After which, he says, “Things start to get complicated and confusing, not to mention scary. Now you feel like you’re writing for other people,” and the enjoyment you once found in writing “is offset by a terrible fear of rejection,” until you soon discover that “90 percent of the stuff you’re writing is motivated and informed by an overwhelming need to be liked. This results in shitty fiction.”

Eventually, he says, you might somehow shovel your way back to the fun of writing and discover that writing fiction is “a weird way to countenance yourself and to tell the truth instead of being a way to escape yourself or present yourself in a way you figure you will be maximally likable. This process is complicated and confusing and scary, and also hard work, but it turns out to be the best fun there is.”

Yeah, well, Mr. Wallace had himself some issues. It is a bleak journey he chronicles, no less so because it was one he was unable to see through to completion, which eventually led to his suicide. But it is not, despite the second-person address he employed, the journey you must take. It was his journey, the one he plotted for himself, but one tragically tainted by his need to be liked. There is absolutely no reason why any of that bleakness has to be part of your journey.

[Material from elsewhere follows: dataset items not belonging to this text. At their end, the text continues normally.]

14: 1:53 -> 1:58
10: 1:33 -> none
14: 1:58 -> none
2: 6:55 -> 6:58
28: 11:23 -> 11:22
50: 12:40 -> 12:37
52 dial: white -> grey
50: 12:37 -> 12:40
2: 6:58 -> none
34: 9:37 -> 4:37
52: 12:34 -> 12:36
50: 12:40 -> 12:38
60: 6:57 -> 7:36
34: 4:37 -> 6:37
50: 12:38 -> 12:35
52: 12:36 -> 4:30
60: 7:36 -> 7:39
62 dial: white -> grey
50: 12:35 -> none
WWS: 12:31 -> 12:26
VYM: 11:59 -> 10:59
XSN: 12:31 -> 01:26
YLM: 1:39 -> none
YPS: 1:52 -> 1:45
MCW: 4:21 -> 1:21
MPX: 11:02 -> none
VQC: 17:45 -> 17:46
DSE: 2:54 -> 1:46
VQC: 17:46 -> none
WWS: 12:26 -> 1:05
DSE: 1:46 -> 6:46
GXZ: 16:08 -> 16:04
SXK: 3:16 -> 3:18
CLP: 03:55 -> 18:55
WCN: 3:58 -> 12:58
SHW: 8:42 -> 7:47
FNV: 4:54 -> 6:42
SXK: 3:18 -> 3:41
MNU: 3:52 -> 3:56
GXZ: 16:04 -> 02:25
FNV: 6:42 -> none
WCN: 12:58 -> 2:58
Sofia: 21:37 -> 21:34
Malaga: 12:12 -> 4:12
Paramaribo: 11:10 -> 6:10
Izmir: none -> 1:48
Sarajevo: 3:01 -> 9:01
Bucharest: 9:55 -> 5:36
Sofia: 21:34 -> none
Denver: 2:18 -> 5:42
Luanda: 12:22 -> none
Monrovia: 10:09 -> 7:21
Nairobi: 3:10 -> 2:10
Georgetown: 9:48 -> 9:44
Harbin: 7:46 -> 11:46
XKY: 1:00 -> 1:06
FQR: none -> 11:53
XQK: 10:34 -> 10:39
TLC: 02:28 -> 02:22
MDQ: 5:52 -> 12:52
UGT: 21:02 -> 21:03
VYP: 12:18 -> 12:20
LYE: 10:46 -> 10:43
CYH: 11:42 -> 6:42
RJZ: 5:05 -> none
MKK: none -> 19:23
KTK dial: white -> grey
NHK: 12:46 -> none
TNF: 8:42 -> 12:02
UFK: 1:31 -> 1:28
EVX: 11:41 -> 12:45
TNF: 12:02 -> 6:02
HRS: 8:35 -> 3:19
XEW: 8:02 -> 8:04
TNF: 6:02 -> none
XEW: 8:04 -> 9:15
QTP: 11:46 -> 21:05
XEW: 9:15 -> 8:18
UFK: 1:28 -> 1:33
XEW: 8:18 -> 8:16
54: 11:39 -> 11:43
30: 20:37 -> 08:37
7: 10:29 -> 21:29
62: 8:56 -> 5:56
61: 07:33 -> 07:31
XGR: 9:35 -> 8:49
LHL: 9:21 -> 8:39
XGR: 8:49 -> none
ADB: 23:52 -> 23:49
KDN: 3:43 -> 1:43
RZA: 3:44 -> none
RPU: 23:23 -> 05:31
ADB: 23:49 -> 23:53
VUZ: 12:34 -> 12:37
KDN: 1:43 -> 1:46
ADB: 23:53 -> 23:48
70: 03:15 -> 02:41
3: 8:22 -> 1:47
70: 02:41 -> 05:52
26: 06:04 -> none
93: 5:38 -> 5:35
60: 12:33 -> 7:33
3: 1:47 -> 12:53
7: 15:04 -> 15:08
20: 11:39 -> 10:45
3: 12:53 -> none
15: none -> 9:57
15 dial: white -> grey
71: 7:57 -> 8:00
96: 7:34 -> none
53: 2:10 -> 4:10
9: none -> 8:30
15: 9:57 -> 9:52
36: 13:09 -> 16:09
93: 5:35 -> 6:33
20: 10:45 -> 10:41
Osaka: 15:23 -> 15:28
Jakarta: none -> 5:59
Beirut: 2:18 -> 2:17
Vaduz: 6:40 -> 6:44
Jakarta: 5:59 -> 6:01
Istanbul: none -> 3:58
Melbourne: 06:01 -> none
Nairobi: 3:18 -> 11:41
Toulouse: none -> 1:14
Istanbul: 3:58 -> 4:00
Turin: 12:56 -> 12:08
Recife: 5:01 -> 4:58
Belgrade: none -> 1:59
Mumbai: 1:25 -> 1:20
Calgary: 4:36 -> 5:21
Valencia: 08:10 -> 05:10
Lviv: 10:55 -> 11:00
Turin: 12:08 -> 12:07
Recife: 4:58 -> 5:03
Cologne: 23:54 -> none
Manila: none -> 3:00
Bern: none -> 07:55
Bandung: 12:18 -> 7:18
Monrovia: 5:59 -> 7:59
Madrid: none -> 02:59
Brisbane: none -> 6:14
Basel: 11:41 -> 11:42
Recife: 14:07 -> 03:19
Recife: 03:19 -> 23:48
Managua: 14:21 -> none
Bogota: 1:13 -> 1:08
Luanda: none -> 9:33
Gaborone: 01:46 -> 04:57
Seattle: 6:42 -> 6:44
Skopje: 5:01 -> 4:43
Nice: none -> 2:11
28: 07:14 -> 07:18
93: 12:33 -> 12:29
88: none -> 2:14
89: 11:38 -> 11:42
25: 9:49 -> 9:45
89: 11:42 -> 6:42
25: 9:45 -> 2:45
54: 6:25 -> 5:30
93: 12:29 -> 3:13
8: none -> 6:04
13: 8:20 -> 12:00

I have never thought of the writing life as fun or scary or complicated or as a way to be liked. It is sometimes easy, sometimes magical, sometimes maddening, demanding, and exhausting, yet frequently very satisfying. I do it principally for the magic and the mystery and the sense of satisfaction it can elicit. I love words and I love stories, and I take great pleasure from being able to indulge myself in those pleasures every single day. Storytelling is not a way to work out who I am or why I exist; being a father answered most of those questions for me.

Storytelling allows me to share my passion with others and to get paid for it.

David Foster Wallace was a fine but very troubled writer who confused what he was with what he did. This is a common affliction. Do not fall prey to it, because it usually won’t end pretty. If you don’t believe me, have a séance and ask Hemingway, Virginia Wolfe, Hunter Thompson, Sylvia Plath, and John Kennedy Toole.

No matter how authoritative and confident a writer sounds, and no matter how much you admire that writer’s work, he or she is capable of detailing only his or her truth, derived as it was from his or her own idiosyncratic journey. Your journey might be similar or it might be vastly different; it will never be exactly the same as any other writer’s journey.

Yet many writers, in an attempt to be helpful, create lists of rules for aspiring writers. The honest writers speak only in generalities: Write every day. Read voraciously. Write what you want to read. The less honest, or merely less humble, get specific and adamantine: Avoid all adverbs. Never start with the weather. Write short sentences. The more specific a writer’s rule, the less trustworthy it is, and the sooner you should find the nearest exit.

By all means go ahead and read the rules, if you wish. Give them a try. And if one of them works for you, use it until it stops working, then dump it in the trash heap with all the other useless rules that have been crammed down your throat since your first hour in daycare. Writing is creative, so don’t look to prescriptions or those who preach them. Sit down and create.

Stick with it, and you will figure out the rest along the way. That has always been and will always be the only true way to learn.

My favorite piece of writing advice comes from Margaret Atwood: Nobody is making you do this: you chose it, so don’t whine. That is the only rule you will ever need to post over your desk: Stop whining and write!